Department of Mechanical Engineering, Indian Institute of Technology Guwahati, Guwahati, 781039, India.
School of Engineering, London South Bank University, 103 Borough Road, London, SE1 0AA, UK.
Sci Rep. 2023 Mar 23;13(1):4811. doi: 10.1038/s41598-023-31461-7.

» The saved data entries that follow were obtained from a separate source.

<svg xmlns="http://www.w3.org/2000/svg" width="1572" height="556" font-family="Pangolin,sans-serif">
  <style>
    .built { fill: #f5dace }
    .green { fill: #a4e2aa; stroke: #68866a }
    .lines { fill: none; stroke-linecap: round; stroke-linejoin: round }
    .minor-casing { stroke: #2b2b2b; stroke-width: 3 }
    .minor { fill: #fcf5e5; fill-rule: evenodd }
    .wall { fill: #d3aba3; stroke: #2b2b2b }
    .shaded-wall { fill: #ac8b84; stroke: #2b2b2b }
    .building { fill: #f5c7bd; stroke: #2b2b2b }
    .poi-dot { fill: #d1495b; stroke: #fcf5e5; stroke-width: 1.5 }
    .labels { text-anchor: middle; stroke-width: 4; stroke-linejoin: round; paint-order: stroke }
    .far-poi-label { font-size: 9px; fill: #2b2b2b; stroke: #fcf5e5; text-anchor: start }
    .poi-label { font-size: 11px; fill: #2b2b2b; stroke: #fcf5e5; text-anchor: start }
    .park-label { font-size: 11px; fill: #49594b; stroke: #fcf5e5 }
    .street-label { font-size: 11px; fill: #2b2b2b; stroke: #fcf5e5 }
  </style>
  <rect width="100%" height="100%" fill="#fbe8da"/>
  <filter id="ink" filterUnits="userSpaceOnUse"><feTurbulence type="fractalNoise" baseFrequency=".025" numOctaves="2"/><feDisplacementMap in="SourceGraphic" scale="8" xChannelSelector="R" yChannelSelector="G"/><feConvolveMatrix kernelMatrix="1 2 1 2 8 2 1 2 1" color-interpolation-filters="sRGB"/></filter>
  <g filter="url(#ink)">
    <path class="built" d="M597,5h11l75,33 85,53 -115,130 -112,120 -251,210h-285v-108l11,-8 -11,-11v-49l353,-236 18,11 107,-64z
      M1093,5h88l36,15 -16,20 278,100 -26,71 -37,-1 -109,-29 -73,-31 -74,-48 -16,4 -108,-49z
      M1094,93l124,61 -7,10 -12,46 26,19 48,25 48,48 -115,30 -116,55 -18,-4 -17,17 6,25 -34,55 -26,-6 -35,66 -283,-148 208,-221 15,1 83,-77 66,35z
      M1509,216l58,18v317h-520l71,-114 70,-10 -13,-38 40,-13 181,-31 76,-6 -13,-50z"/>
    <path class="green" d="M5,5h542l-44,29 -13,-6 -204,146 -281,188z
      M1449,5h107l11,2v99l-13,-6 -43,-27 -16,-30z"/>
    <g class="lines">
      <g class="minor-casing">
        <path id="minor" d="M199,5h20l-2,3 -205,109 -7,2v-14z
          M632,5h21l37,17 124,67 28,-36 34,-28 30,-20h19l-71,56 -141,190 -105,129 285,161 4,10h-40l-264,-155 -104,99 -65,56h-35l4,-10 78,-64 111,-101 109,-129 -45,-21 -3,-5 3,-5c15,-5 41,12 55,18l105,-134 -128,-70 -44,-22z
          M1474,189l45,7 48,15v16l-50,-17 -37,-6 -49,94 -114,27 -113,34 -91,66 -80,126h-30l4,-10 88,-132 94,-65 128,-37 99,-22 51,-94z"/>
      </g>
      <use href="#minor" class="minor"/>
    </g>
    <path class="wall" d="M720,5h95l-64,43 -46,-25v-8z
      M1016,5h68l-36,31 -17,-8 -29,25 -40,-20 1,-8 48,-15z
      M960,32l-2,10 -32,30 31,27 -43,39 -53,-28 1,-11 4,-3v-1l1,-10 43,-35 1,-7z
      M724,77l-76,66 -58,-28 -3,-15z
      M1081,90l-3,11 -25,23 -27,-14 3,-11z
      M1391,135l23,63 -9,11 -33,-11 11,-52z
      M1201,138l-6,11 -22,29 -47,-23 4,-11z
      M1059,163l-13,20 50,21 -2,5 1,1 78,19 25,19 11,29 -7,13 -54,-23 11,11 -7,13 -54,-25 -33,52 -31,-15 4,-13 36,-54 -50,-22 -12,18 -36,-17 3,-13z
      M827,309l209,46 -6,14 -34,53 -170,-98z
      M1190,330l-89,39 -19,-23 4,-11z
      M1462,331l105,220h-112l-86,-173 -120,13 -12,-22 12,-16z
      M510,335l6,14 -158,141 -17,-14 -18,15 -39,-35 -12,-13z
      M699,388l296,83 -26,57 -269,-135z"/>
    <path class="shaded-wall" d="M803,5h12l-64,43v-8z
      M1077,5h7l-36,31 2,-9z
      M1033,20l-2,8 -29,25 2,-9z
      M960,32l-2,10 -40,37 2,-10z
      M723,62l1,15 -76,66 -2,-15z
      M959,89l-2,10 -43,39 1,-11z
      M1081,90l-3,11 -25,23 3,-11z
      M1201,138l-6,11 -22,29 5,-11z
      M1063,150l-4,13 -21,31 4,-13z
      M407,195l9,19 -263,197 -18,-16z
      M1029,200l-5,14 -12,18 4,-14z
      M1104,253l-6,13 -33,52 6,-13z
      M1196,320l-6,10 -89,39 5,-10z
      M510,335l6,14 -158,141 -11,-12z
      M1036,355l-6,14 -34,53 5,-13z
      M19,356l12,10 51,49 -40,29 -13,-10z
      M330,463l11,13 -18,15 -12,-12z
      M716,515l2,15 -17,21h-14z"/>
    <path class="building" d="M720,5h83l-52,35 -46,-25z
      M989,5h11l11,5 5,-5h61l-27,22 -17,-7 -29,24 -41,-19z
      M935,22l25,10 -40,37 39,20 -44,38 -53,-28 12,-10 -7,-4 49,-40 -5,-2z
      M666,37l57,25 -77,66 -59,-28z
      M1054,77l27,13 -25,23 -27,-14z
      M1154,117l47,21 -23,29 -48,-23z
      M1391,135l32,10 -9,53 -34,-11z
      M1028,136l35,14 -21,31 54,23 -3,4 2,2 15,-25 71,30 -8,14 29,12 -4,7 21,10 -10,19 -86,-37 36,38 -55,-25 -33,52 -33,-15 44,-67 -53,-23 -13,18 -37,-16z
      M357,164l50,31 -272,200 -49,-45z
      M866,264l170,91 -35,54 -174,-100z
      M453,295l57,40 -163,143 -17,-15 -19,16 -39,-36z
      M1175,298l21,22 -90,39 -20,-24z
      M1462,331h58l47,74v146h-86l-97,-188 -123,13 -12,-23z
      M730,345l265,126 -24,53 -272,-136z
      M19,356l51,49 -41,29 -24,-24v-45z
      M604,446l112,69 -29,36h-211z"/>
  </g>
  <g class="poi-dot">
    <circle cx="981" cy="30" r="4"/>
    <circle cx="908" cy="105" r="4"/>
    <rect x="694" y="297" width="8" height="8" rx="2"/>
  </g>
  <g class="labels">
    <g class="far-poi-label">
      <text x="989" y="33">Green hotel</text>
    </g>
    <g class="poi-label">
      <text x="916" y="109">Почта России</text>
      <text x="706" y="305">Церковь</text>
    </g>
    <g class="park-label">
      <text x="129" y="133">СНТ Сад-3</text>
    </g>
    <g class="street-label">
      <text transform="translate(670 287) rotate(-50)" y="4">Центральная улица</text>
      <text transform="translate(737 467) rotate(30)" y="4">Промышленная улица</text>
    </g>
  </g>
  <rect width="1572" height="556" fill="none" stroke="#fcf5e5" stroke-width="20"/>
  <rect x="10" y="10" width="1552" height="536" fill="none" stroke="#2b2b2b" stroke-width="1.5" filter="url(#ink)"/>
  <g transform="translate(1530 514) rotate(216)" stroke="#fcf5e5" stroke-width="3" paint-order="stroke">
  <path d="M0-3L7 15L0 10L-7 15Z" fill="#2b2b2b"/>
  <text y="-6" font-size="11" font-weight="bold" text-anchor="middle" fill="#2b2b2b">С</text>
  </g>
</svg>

Nearly ~ 10 types of High entropy alloys (HEAs) can be developed from about 64 elements in the periodic table. A major challenge for materials scientists and metallurgists at this stage is to predict their crystal structure and, therefore, their mechanical properties to reduce experimental efforts, which are energy and time intensive. Through this paper, we show that it is possible to use machine learning (ML) in this arena for phase prediction to develop novel HEAs. We tested five robust algorithms namely, K-nearest neighbours (KNN), support vector machine (SVM), decision tree classifier (DTC), random forest classifier (RFC) and XGBoost (XGB) in their vanilla form (base models) on a large dataset screened specifically from experimental data concerning HEA fabrication using melting and casting manufacturing methods. This was necessary to avoid the discrepancy inherent with comparing HEAs obtained from different synthesis routes as it causes spurious effects while treating an imbalanced data-an erroneous practice we observed in the reported literature. We found that (i) RFC model predictions were more reliable in contrast to other models and (ii) the synthetic data augmentation is not a neat practice in materials science specially to develop HEAs, where it cannot assure phase information reliably. To substantiate our claim, we compared the vanilla RFC (V-RFC) model for original data (1200 datasets) with SMOTE-Tomek links augmented RFC (ST-RFC) model for the new datasets (1200 original + 192 generated = 1392 datasets). We found that although the ST-RFC model showed a higher average test accuracy of 92%, no significant breakthroughs were observed, when testing the number of correct and incorrect predictions using confusion matrix and ROC-AUC scores for individual phases. Based on our RFC model, we report the development of a new HEA (NiCuFeCoAl) exhibiting an FCC phase proving the robustness of our predictions.
大约有 64 种元素可以形成近 10 种高熵合金 (HEA)。现阶段,材料科学家和冶金学家面临的主要挑战是预测其晶体结构,从而预测其机械性能,以减少实验工作量,这是一项耗费能源和时间的工作。通过本文,我们展示了在这个领域中使用机器学习 (ML) 进行相预测以开发新型 HEA 的可能性。我们在一个大型数据集中测试了五种强大的算法,即 K-最近邻 (KNN)、支持向量机 (SVM)、决策树分类器 (DTC)、随机森林分类器 (RFC) 和 XGBoost (XGB),并在特定的从使用熔融和铸造制造方法的 HEA 制造实验数据中筛选出的大型数据集中以原始形式 (基础模型) 进行测试。这是必要的,因为从不同合成路线获得的 HEA 进行比较会导致固有差异,从而在处理不平衡数据时产生虚假效果,这是我们在报告的文献中观察到的错误做法。我们发现:(i)RFC 模型的预测结果更可靠,与其他模型相比;(ii)合成数据增强在材料科学中并不是一个整洁的实践,特别是在开发 HEA 时,它不能可靠地保证相信息。为了证实我们的说法,我们将原始数据的原始 RFC (V-RFC) 模型与新数据集 (1200 个原始数据集+192 个生成数据集=1392 个数据集) 的 SMOTE-Tomek 链接增强 RFC (ST-RFC) 模型进行了比较。我们发现,尽管 ST-RFC 模型的平均测试准确率达到 92%,但使用混淆矩阵和 ROC-AUC 分数对各相的正确和错误预测数量进行测试时,并没有观察到显著的突破。基于我们的 RFC 模型,我们报告了一种新的 HEA (NiCuFeCoAl) 的开发,该合金具有 FCC 相,证明了我们预测的稳健性。